Re: [PATCH v2 00/10] sched: Flatten the pick

From: Vincent Guittot

Date: Tue May 19 2026 - 06:39:36 EST

On Mon, 18 May 2026 at 23:12, Peter Zijlstra <peterz@xxxxxxxxxxxxx> wrote:
>
> On Mon, May 18, 2026 at 03:34:51PM +0200, Vincent Guittot wrote:
> > On Wed, 13 May 2026 at 13:35, Peter Zijlstra <peterz@xxxxxxxxxxxxx> wrote:
> > >
> > > On Tue, May 12, 2026 at 10:42:33AM +0200, Vincent Guittot wrote:
> > >
> > > > I haven't reviewed the patches yet but I ran some tests with it while
> > > > testing sched latency related changes for short slice wakeup
> > > > preemption.
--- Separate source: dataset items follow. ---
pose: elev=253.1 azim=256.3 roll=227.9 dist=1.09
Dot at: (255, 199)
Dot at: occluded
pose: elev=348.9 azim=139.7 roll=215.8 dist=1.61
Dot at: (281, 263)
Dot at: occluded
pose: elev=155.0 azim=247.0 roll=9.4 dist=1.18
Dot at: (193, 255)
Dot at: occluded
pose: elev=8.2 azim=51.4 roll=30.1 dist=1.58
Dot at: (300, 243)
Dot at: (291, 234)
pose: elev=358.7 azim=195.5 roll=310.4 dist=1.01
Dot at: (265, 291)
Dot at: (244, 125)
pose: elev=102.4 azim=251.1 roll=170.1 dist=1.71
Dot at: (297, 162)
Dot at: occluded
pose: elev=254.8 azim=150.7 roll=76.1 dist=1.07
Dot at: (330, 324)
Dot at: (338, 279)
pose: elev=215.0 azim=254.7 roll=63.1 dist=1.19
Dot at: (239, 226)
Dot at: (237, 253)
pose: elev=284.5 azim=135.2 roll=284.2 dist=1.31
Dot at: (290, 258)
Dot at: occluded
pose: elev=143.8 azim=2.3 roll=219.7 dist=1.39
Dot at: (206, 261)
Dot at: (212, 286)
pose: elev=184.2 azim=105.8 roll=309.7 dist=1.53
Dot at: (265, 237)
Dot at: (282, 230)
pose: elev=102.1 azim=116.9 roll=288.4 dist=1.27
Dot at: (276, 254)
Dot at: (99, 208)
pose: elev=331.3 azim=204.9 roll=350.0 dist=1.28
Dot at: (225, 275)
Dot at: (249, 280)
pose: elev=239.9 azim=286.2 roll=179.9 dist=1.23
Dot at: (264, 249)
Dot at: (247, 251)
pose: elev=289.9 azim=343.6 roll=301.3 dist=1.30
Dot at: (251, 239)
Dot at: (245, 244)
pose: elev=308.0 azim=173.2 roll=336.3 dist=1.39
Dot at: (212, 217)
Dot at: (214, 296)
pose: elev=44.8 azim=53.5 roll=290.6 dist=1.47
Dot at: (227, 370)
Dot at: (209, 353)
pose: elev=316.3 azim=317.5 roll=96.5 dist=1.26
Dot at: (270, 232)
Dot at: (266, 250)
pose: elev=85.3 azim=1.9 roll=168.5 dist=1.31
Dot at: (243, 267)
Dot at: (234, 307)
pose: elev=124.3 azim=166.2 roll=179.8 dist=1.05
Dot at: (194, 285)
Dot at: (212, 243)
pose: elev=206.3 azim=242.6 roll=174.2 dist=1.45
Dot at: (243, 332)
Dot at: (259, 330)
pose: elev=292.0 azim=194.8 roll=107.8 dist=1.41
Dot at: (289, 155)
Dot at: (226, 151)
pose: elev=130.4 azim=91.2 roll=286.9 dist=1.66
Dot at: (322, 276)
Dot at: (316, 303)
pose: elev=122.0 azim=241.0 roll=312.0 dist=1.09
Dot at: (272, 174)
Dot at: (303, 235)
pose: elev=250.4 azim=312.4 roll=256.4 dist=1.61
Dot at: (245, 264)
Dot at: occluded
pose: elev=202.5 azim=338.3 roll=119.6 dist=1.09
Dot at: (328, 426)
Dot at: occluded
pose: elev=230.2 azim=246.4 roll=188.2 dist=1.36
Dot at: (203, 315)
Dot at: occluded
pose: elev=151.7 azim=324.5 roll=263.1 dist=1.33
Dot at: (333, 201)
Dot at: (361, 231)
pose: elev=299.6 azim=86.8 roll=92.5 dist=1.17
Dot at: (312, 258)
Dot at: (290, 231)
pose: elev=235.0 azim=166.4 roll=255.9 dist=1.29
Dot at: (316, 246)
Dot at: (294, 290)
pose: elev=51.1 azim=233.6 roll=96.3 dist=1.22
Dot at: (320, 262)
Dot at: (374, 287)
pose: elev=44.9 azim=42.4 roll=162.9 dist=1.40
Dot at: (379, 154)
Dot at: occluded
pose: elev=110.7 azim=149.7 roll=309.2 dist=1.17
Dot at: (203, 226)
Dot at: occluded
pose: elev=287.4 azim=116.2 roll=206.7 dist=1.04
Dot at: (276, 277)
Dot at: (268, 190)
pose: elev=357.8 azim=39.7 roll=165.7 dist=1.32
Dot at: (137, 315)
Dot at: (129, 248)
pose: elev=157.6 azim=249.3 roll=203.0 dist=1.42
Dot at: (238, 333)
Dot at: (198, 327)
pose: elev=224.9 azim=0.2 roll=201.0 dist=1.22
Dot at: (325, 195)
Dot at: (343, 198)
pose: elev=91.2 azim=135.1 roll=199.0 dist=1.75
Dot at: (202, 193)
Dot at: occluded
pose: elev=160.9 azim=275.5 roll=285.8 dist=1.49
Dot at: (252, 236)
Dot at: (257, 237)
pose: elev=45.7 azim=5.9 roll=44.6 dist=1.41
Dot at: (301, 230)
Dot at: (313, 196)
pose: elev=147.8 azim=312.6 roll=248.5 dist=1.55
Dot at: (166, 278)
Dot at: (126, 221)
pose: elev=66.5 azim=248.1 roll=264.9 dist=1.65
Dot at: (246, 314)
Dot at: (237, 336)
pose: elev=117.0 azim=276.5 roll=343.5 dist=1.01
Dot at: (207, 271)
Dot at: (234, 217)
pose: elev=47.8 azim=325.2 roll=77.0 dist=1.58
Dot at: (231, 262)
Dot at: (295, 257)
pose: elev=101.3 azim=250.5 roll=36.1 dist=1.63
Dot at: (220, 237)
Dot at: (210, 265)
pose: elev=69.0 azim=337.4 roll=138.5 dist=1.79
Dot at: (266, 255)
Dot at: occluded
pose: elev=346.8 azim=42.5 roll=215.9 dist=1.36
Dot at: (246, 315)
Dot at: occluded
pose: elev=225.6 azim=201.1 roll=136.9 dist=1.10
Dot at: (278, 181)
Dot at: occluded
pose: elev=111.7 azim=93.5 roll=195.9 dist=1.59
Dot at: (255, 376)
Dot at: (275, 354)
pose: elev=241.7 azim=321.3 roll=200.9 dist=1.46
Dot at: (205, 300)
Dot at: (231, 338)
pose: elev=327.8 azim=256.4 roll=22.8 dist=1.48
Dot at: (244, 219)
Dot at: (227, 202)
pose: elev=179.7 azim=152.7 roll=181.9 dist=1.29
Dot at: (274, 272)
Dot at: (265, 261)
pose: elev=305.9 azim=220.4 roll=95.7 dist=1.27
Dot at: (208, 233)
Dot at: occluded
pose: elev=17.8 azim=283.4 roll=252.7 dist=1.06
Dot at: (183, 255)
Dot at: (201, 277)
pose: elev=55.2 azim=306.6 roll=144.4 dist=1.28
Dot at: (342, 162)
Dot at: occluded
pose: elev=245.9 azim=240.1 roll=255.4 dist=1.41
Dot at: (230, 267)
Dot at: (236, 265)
I have some large hackbench regressions with this series
> > > > on HMP system with and without EAS. those figures are unexpected
> > > > because the benchs run on root cfs
> > > >
> > > > One example with hackbench 8 groups thread pipe
> > > > tip/sched/core tip/sched/core +this patchset +this patchset
> > > > slice 2.8ms 16ms 2.8ms 16ms
> > > > dragonboard rb5 with EAS
> > > > 0,748(+/-4,6%) 0,621(+/-3.6%) +17% 1,915(+/-7.9%) -156%
> > > > 0,689(+/- 9.1%) +8%
> > > >
> > > > radxa orion6 HMP without EAS
> > > > 0,588(+/-5.8%) 0,677(+/-5.9%) -15% 1,505(+/-10%) -156%
> > > > 1,071(+/-5.9%) -82%
> > > >
> > > > Increasing the slice partly removes regressions but tis is surprising
> > > > because the bench runs at root cfs and I thought that results will not
> > > > change in such a case
> > >
> > > D'oh :/
> > >
> > > diff --git a/kernel/sched/fair.c b/kernel/sched/fair.c
> > > index e54da4c6c945..77d0e1937f2c 100644
> > > --- a/kernel/sched/fair.c
> > > +++ b/kernel/sched/fair.c
> > > @@ -9071,7 +9071,7 @@ static void wakeup_preempt_fair(struct rq *rq, struct task_struct *p, int wake_f
> > > enum preempt_wakeup_action preempt_action = PREEMPT_WAKEUP_PICK;
> > > struct task_struct *donor = rq->donor;
> > > struct sched_entity *nse, *se = &donor->se, *pse = &p->se;
> > > - struct cfs_rq *cfs_rq = task_cfs_rq(donor);
> > > + struct cfs_rq *cfs_rq = &rq->cfs;
> >
> > I tested this patch on top of the series but it doesn't fix the perf
> > regression on rb5
> >
> > hackbench 8 groups thread pipe is still at 1.907(+/-7.6%) with default
> > slice duration
>
> Weird, I can't reproduce anymore with this fixed :/
>
> I'll try more hackbench variants tomorrow I suppose.

I tried several conf :
- HMP with EAS enabled
- HMP without EAS enabled (perf cpufreq gov)
- SMP (only the 4 little cores)

All of them show large regressions with hackbench which are almost
recovered when increasing the slice from 2.8 to 16ms